# [ACTIVITY]
Output the listing word for word, minus images.

# [DATA]

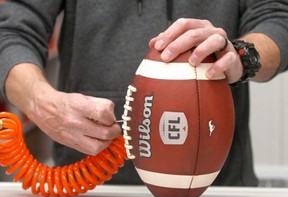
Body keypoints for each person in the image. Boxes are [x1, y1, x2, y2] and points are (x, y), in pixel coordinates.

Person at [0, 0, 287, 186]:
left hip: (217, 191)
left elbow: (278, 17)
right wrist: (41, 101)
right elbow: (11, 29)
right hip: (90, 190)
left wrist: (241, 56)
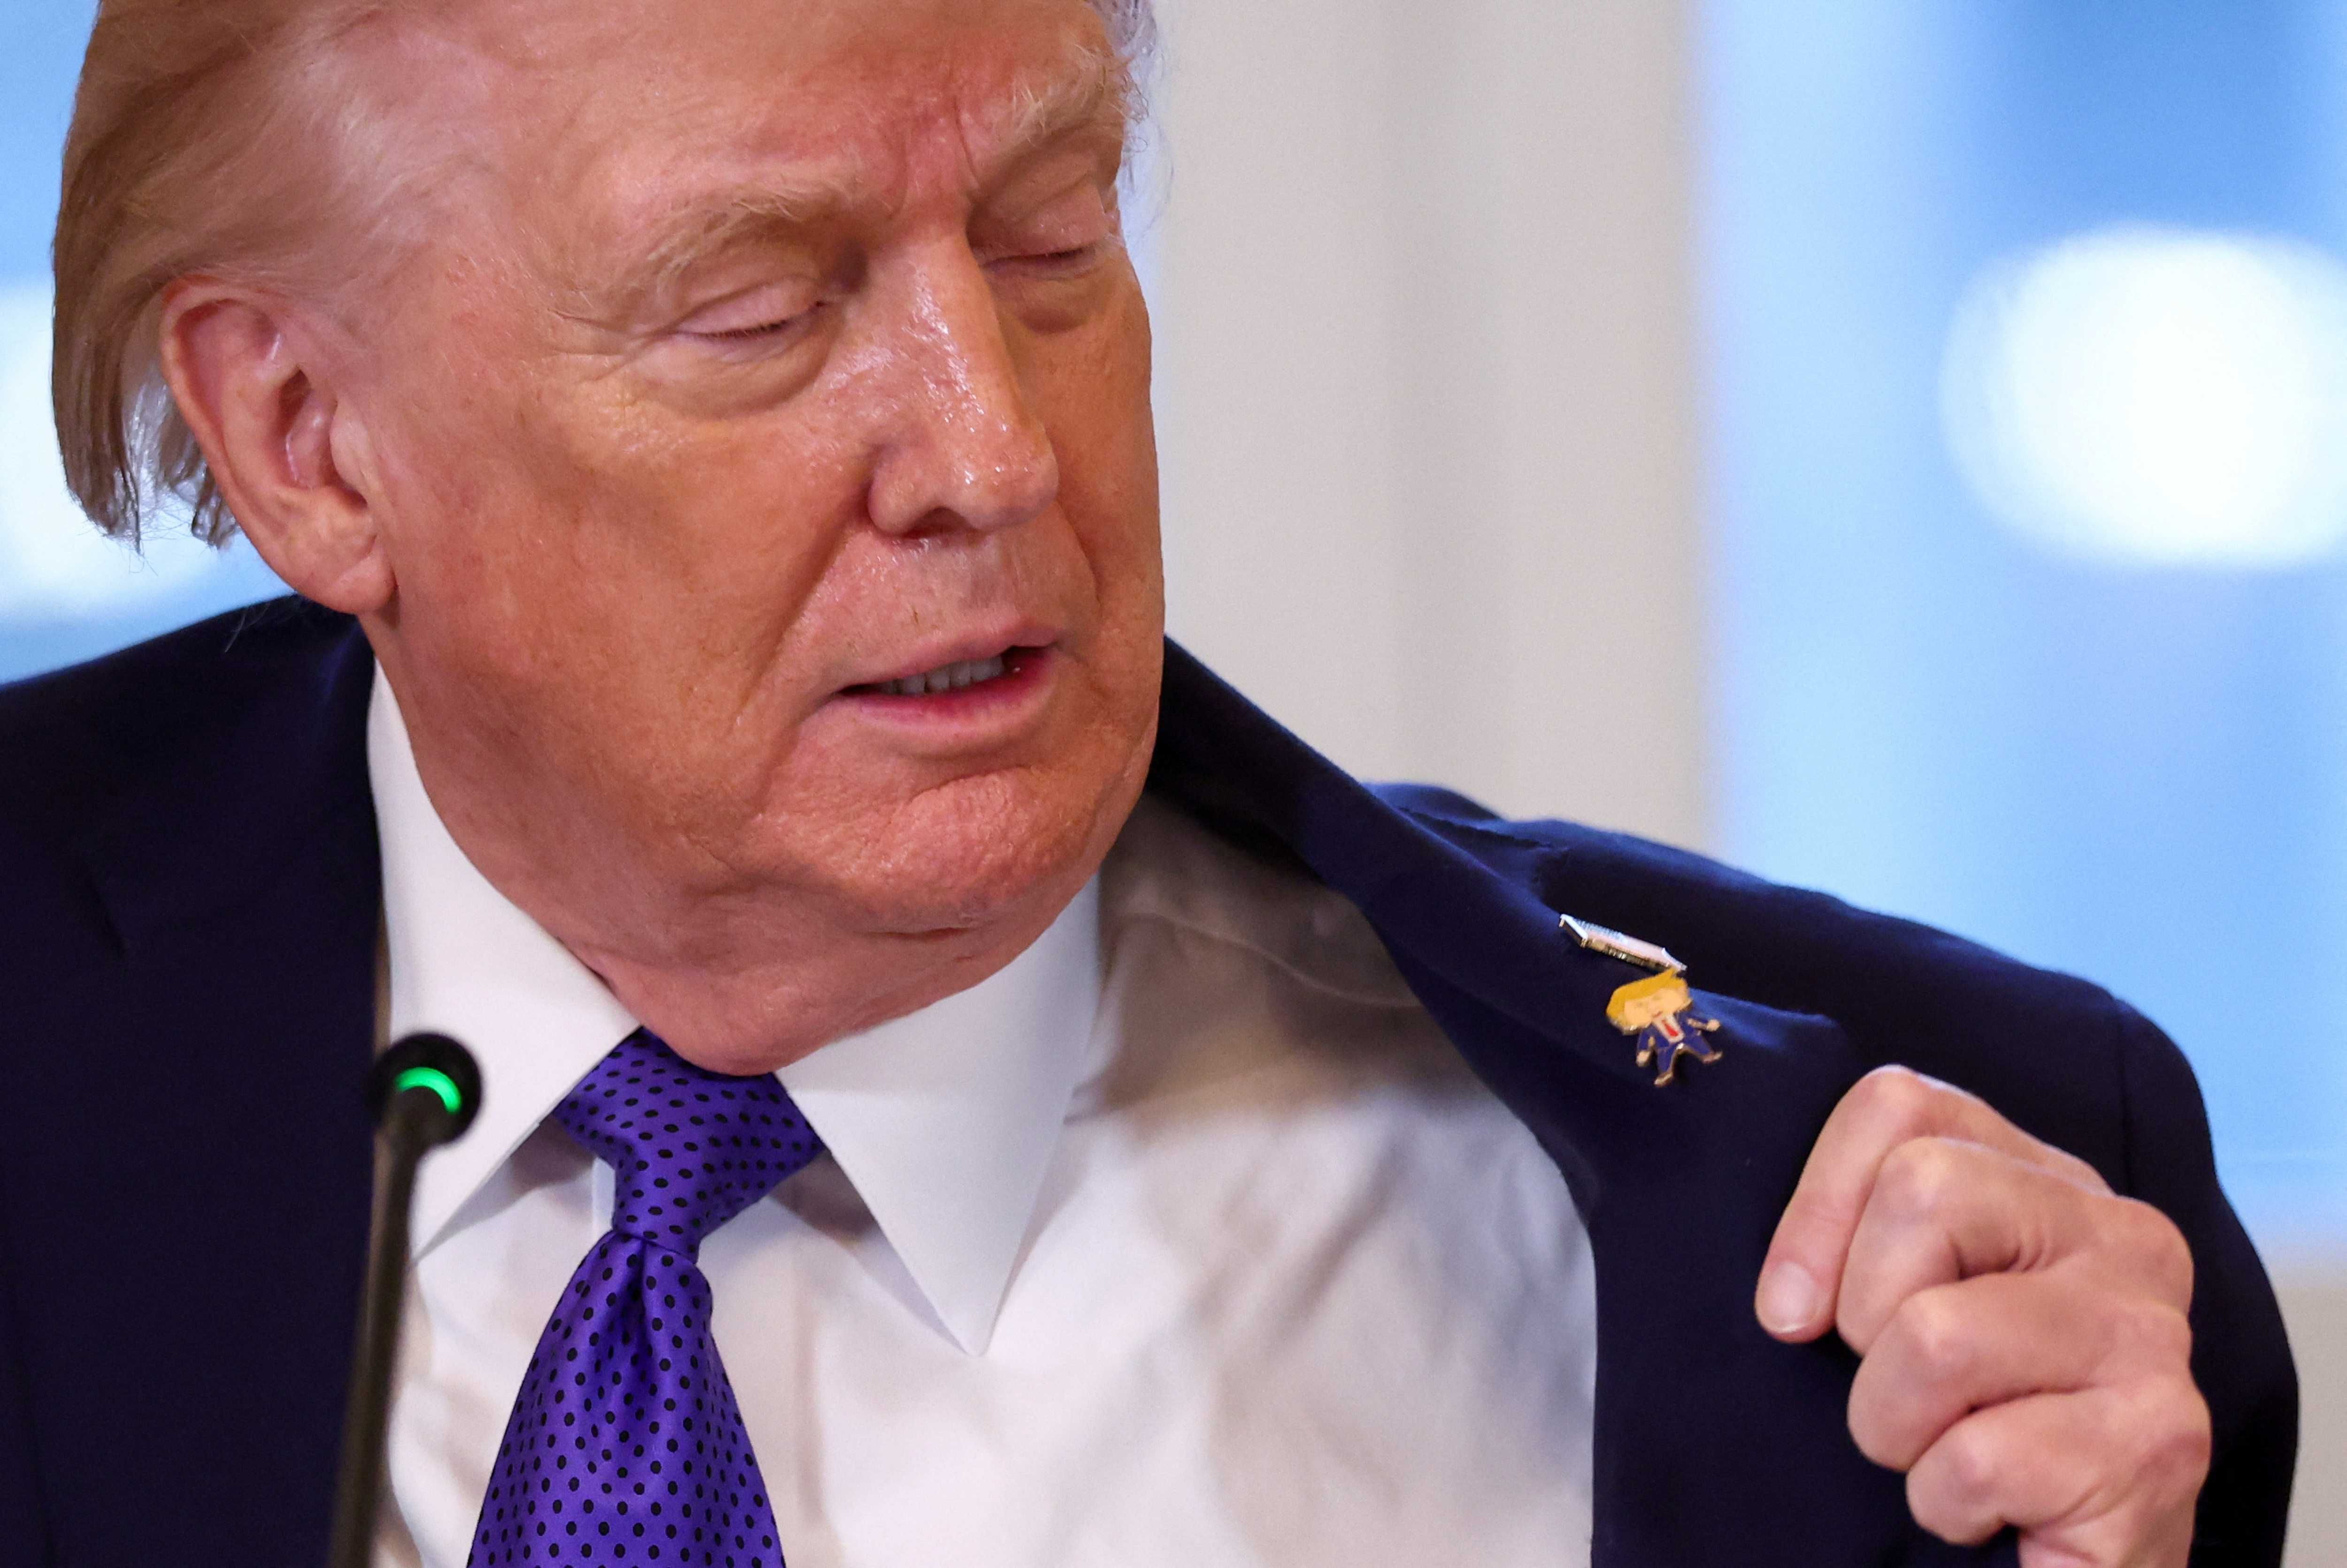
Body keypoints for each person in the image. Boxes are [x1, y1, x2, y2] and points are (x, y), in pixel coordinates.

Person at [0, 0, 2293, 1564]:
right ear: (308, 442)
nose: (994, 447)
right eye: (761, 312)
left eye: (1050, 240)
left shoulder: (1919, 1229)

# [RESPONSE TO THIS TASK]
Body keypoints for each person in the image. Boxes are [x1, y1, x2, y2] and points are (x, y), in pixel coordinates.

Person at [0, 0, 287, 186]:
left hip: (217, 191)
left elbow: (278, 17)
right wrist: (41, 101)
right elbow: (11, 29)
right hip: (90, 190)
left wrist: (241, 56)
Body keypoints for each person in the image. Boxes are [x1, y1, x2, y2] and points are (x, y), in pixel coordinates.

Person at [0, 0, 2293, 1564]:
right ear: (308, 442)
nose: (994, 447)
right eye: (761, 312)
left eye: (1050, 240)
left shoulder: (1919, 1229)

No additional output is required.